> Task to carry out
Write all entries out exactly, images excluded.

(Transcribed page contents)
----

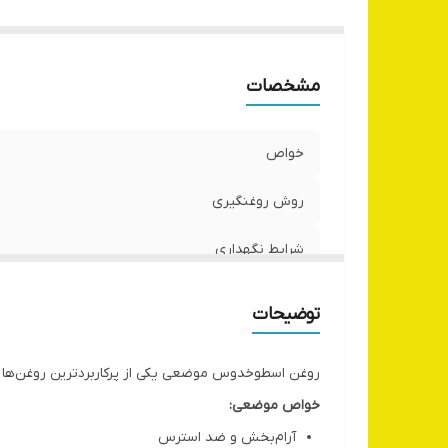
مشخصات
خواص
روش روغنگیری
شرایط نگهداری
ماندگاری
توضیحات
کشور تولید کننده
روغن اسطوخدوس موضعی یکی از پرکاربردترین روغن‌ها
خواص موضعی:
آرام‌بخش و ضد استرس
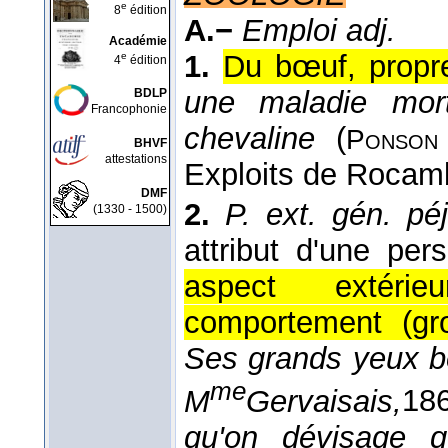
e
8
édition
A.−
Emploi adj.
Académie
1.
Du bœuf, propr
e
4
édition
une maladie mort
BDLP
Francophonie
chevaline
(
Ponson 
BHVF
attestations
Exploits de Rocam
DMF
2.
P. ext. gén. péj
(1330 - 1500)
attribut d'une pers
aspect extérie
comportement (gro
Ses grands yeux b
me
M
Gervaisais,
18
qu'on dévisage q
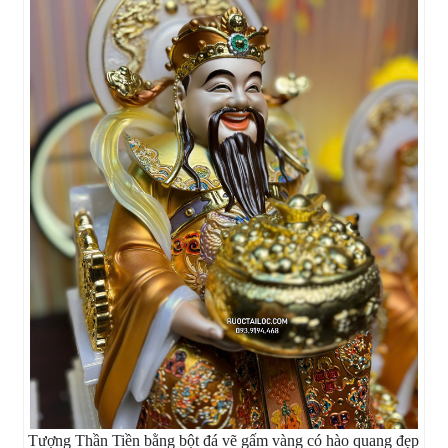
Tượng Thần Tiền bằng bột đá vẽ gấm vàng có hào quang đẹp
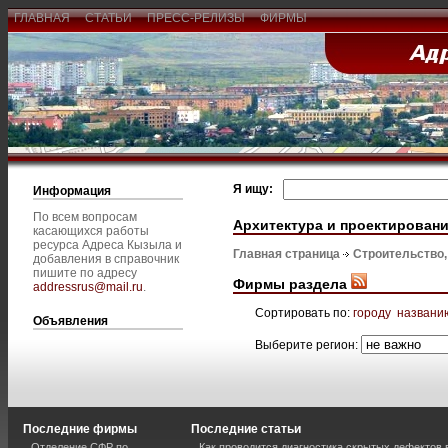
ГЛАВНАЯ
СТАТЬИ
ПРЕСС-РЕЛИЗЫ
ФИРМЫ
Я ищу:
Информация
По всем вопросам
Архитектура и проектирован
касающихся работы
ресурса Адреса Кызыла и
Главная страница
Строительство
добавления в справочник
пишите по адресу
Фирмы раздела
addressrus@mail.ru
.
Сортировать по:
городу
названи
Объявления
Выберите регион:
Последние фирмы
Последние статьи
Отделение СФР по
Как проводится диагностика скрытых дефектов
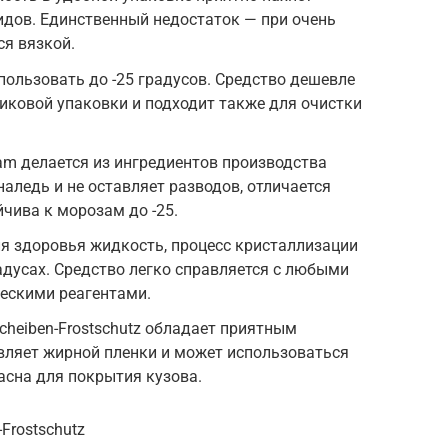
идов. Единственный недостаток — при очень
ся вязкой.
пользовать до -25 градусов. Средство дешевле
тиковой упаковки и подходит также для очистки
am делается из ингредиентов производства
аледь и не оставляет разводов, отличается
чива к морозам до -25.
для здоровья жидкость, процесс кристаллизации
радусах. Средство легко справляется с любыми
ескими реагентами.
Scheiben-Frostschutz обладает приятным
вляет жирной пленки и может использоваться
асна для покрытия кузова.
-Frostschutz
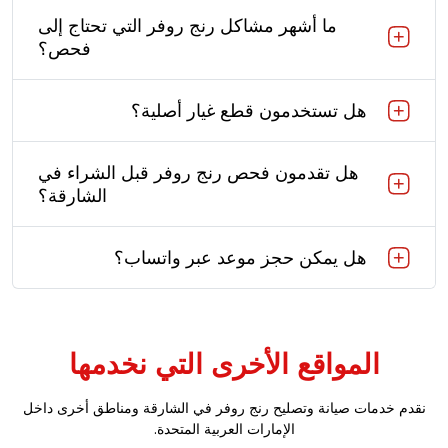
ما أشهر مشاكل رنج روفر التي تحتاج إلى
فحص؟
هل تستخدمون قطع غيار أصلية؟
هل تقدمون فحص رنج روفر قبل الشراء في
الشارقة؟
هل يمكن حجز موعد عبر واتساب؟
المواقع الأخرى التي نخدمها
نقدم خدمات صيانة وتصليح رنج روفر في الشارقة ومناطق أخرى داخل
الإمارات العربية المتحدة.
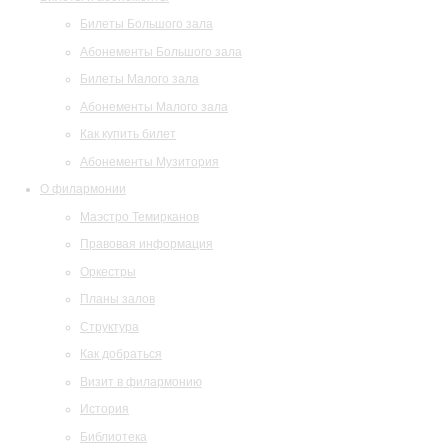
Билеты Большого зала
Абонементы Большого зала
Билеты Малого зала
Абонементы Малого зала
Как купить билет
Абонементы Музитория
О филармонии
Маэстро Темирканов
Правовая информация
Оркестры
Планы залов
Структура
Как добраться
Визит в филармонию
История
Библиотека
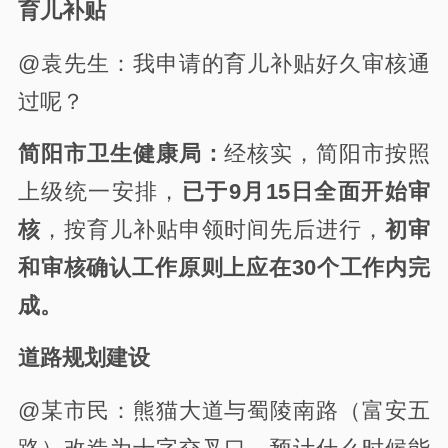
育儿补贴
@袁先生：我申请的育儿补贴好久审核通
过呢？
简阳市卫生健康局：
经核实，简阳市按照
上级统一安排，
已于9月15日全面开始审
核
，按育儿补贴申领时间先后进行，
初审
和审核确认工作原则上应在30个工作内完
成。
道路规划建设
@某市民：熊猫大道与蜀陵南路（富安五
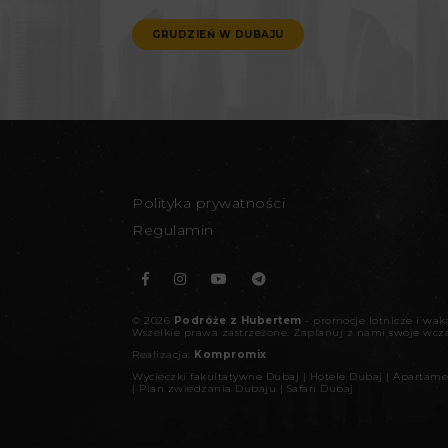
GRUDZIEŃ W DUBAJU
Polityka prywatności
Regulamin
©
2026
Podróże z Hubertem
- promocje lotnicze i wa
Wszelkie prawa zastrzeżone.
Zaplanuj z nami swoje wcz
Realizacja:
Kompromix
Wycieczki fakultatywne Dubaj
|
Hotele Dubaj
|
Apartame
|
Plan zwiedzania Dubaju
|
Safari Dubaj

----

> Solution for this problem
مشخصات
خواص
روش روغنگیری
شرایط نگهداری
ماندگاری
توضیحات
کشور تولید کننده
روغن اسطوخدوس موضعی یکی از پرکاربردترین روغن‌ها
خواص موضعی:
آرام‌بخش و ضد استرس
e
8
édition
A.−
Emploi adj.
Académie
1.
Du bœuf, propr
e
4
édition
une maladie mort
BDLP
Francophonie
chevaline
(
Ponson 
BHVF
attestations
Exploits de Rocam
DMF
2.
P. ext. gén. péj
(1330 - 1500)
attribut d'une pers
aspect extérie
comportement (gro
Ses grands yeux b
me
M
Gervaisais,
18
qu'on dévisage q
Tượng Thần Tiền bằng bột đá vẽ gấm vàng có hào quang đẹp
ГЛАВНАЯ
СТАТЬИ
ПРЕСС-РЕЛИЗЫ
ФИРМЫ
Я ищу:
Информация
По всем вопросам
Архитектура и проектирован
касающихся работы
ресурса Адреса Кызыла и
Главная страница
Строительство
добавления в справочник
пишите по адресу
Фирмы раздела
addressrus@mail.ru
.
Сортировать по:
городу
названи
Объявления
Выберите регион:
Последние фирмы
Последние статьи
Отделение СФР по
Как проводится диагностика скрытых дефектов
идов. Единственный недостаток — при очень
ся вязкой.
пользовать до -25 градусов. Средство дешевле
тиковой упаковки и подходит также для очистки
am делается из ингредиентов производства
аледь и не оставляет разводов, отличается
чива к морозам до -25.
для здоровья жидкость, процесс кристаллизации
радусах. Средство легко справляется с любыми
ескими реагентами.
Scheiben-Frostschutz обладает приятным
вляет жирной пленки и может использоваться
асна для покрытия кузова.
-Frostschutz
ما أشهر مشاكل رنج روفر التي تحتاج إلى
فحص؟
هل تستخدمون قطع غيار أصلية؟
هل تقدمون فحص رنج روفر قبل الشراء في
الشارقة؟
هل يمكن حجز موعد عبر واتساب؟
المواقع الأخرى التي نخدمها
نقدم خدمات صيانة وتصليح رنج روفر في الشارقة ومناطق أخرى داخل
الإمارات العربية المتحدة.
Билеты Большого зала
Абонементы Большого зала
Билеты Малого зала
Абонементы Малого зала
Как купить билет
Абонементы Музитория
О филармонии
Маэстро Темирканов
Правовая информация
Оркестры
Планы залов
Структура
Как добраться
Визит в филармонию
История
Библиотека
育儿补贴
@袁先生：我申请的育儿补贴好久审核通
过呢？
简阳市卫生健康局：
经核实，简阳市按照
上级统一安排，
已于9月15日全面开始审
核
，按育儿补贴申领时间先后进行，
初审
和审核确认工作原则上应在30个工作内完
成。
道路规划建设
@某市民：熊猫大道与蜀陵南路（富安五
GRUDZIEŃ W DUBAJU
Polityka prywatności
Regulamin
©
2026
Podróże z Hubertem
- promocje lotnicze i wa
Wszelkie prawa zastrzeżone.
Zaplanuj z nami swoje wcz
Realizacja:
Kompromix
Wycieczki fakultatywne Dubaj
|
Hotele Dubaj
|
Apartame
|
Plan zwiedzania Dubaju
|
Safari Dubaj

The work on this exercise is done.